Extracted material.
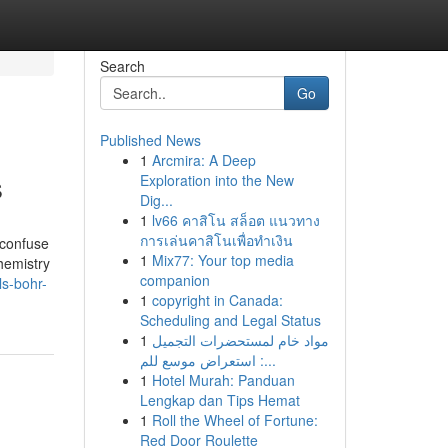
Search
Go
Published News
1
Arcmira: A Deep
s
Exploration into the New
Dig...
1
lv66 คาสิโน สล็อต แนวทาง
การเล่นคาสิโนเพื่อทำเงิน
 confuse
1
Mix77: Your top media
hemistry
companion
ls-bohr-
1
copyright in Canada:
Scheduling and Legal Status
1
مواد خام لمستحضرات التجميل
: استعراض موسع للم...
1
Hotel Murah: Panduan
Lengkap dan Tips Hemat
1
Roll the Wheel of Fortune:
Red Door Roulette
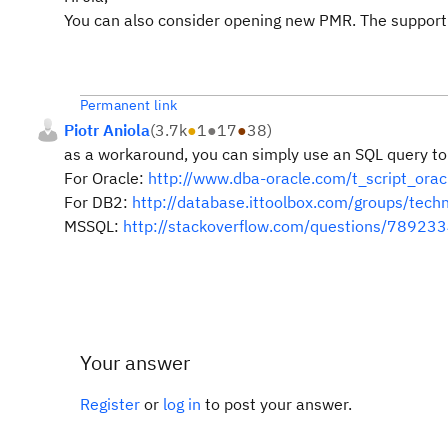
You can also consider opening new PMR. The support m
Permanent link
Piotr Aniola
(
3.7k
●
1
●
17
●
38
)
as a workaround, you can simply use an SQL query to f
For Oracle:
http://www.dba-oracle.com/t_script_orac
For DB2:
http://database.ittoolbox.com/groups/tech
MSSQL:
http://stackoverflow.com/questions/7892334
Your answer
Register
or
log in
to post your answer.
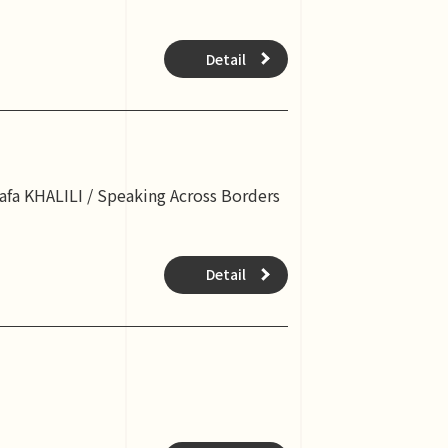
Detail
tafa KHALILI / Speaking Across Borders
Detail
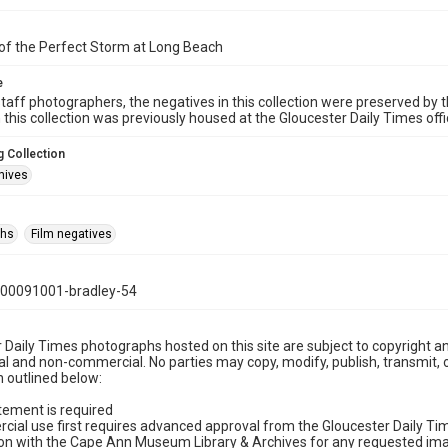
of the Perfect Storm at Long Beach
e
taff photographers, the negatives in this collection were preserved by th
n this collection was previously housed at the Gloucester Daily Times of
 Collection
hives
phs
Film negatives
00091001-bradley-54
 Daily Times photographs hosted on this site are subject to copyright an
 and non-commercial. No parties may copy, modify, publish, transmit, o
 outlined below:
tement is required
cial use first requires advanced approval from the Gloucester Daily T
on with the Cape Ann Museum Library & Archives for any requested imag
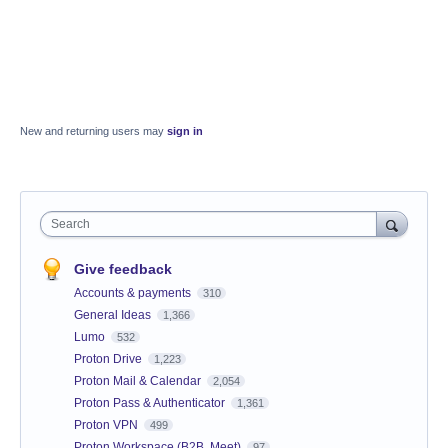
New and returning users may
sign in
Search
Give feedback
Accounts & payments
310
General Ideas
1,366
Lumo
532
Proton Drive
1,223
Proton Mail & Calendar
2,054
Proton Pass & Authenticator
1,361
Proton VPN
499
Proton Workspace (B2B, Meet)
97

Task item. Convert the lines read from the records above into a Markdown table with two columns, Row and Line, giving each line its own numbered row and skipping blank lines. Leave out the pictures.

Output.
| Row | Line |
|---|---|
| 1 | Search |
| 2 | Go |
| 3 | Published News |
| 4 | 1 |
| 5 | Arcmira: A Deep |
| 6 | s |
| 7 | Exploration into the New |
| 8 | Dig... |
| 9 | 1 |
| 10 | lv66 คาสิโน สล็อต แนวทาง |
| 11 | การเล่นคาสิโนเพื่อทำเงิน |
| 12 |  confuse |
| 13 | 1 |
| 14 | Mix77: Your top media |
| 15 | hemistry |
| 16 | companion |
| 17 | ls-bohr- |
| 18 | 1 |
| 19 | copyright in Canada: |
| 20 | Scheduling and Legal Status |
| 21 | 1 |
| 22 | مواد خام لمستحضرات التجميل |
| 23 | : استعراض موسع للم... |
| 24 | 1 |
| 25 | Hotel Murah: Panduan |
| 26 | Lengkap dan Tips Hemat |
| 27 | 1 |
| 28 | Roll the Wheel of Fortune: |
| 29 | Red Door Roulette |
| 30 | You can also consider opening new PMR. The support m |
| 31 | Permanent link |
| 32 | Piotr Aniola |
| 33 | ( |
| 34 | 3.7k |
| 35 | ● |
| 36 | 1 |
| 37 | ● |
| 38 | 17 |
| 39 | ● |
| 40 | 38 |
| 41 | ) |
| 42 | as a workaround, you can simply use an SQL query to f |
| 43 | For Oracle: |
| 44 | http://www.dba-oracle.com/t_script_orac |
| 45 | For DB2: |
| 46 | http://database.ittoolbox.com/groups/tech |
| 47 | MSSQL: |
| 48 | http://stackoverflow.com/questions/7892334 |
| 49 | Your answer |
| 50 | Register |
| 51 | or |
| 52 | log in |
| 53 | to post your answer. |
| 54 | Detail |
| 55 | tafa KHALILI / Speaking Across Borders |
| 56 | Detail |
| 57 | of the Perfect Storm at Long Beach |
| 58 | e |
| 59 | taff photographers, the negatives in this collection were preserved by th |
| 60 | n this collection was previously housed at the Gloucester Daily Times of |
| 61 |  Collection |
| 62 | hives |
| 63 | phs |
| 64 | Film negatives |
| 65 | 00091001-bradley-54 |
| 66 |  Daily Times photographs hosted on this site are subject to copyright an |
| 67 |  and non-commercial. No parties may copy, modify, publish, transmit, o |
| 68 |  outlined below: |
| 69 | tement is required |
| 70 | cial use first requires advanced approval from the Gloucester Daily T |
| 71 | on with the Cape Ann Museum Library & Archives for any requested imag |
| 72 | New and returning users may |
| 73 | sign in |
| 74 | Search |
| 75 | Give feedback |
| 76 | Accounts & payments |
| 77 | 310 |
| 78 | General Ideas |
| 79 | 1,366 |
| 80 | Lumo |
| 81 | 532 |
| 82 | Proton Drive |
| 83 | 1,223 |
| 84 | Proton Mail & Calendar |
| 85 | 2,054 |
| 86 | Proton Pass & Authenticator |
| 87 | 1,361 |
| 88 | Proton VPN |
| 89 | 499 |
| 90 | Proton Workspace (B2B, Meet) |
| 91 | 97 |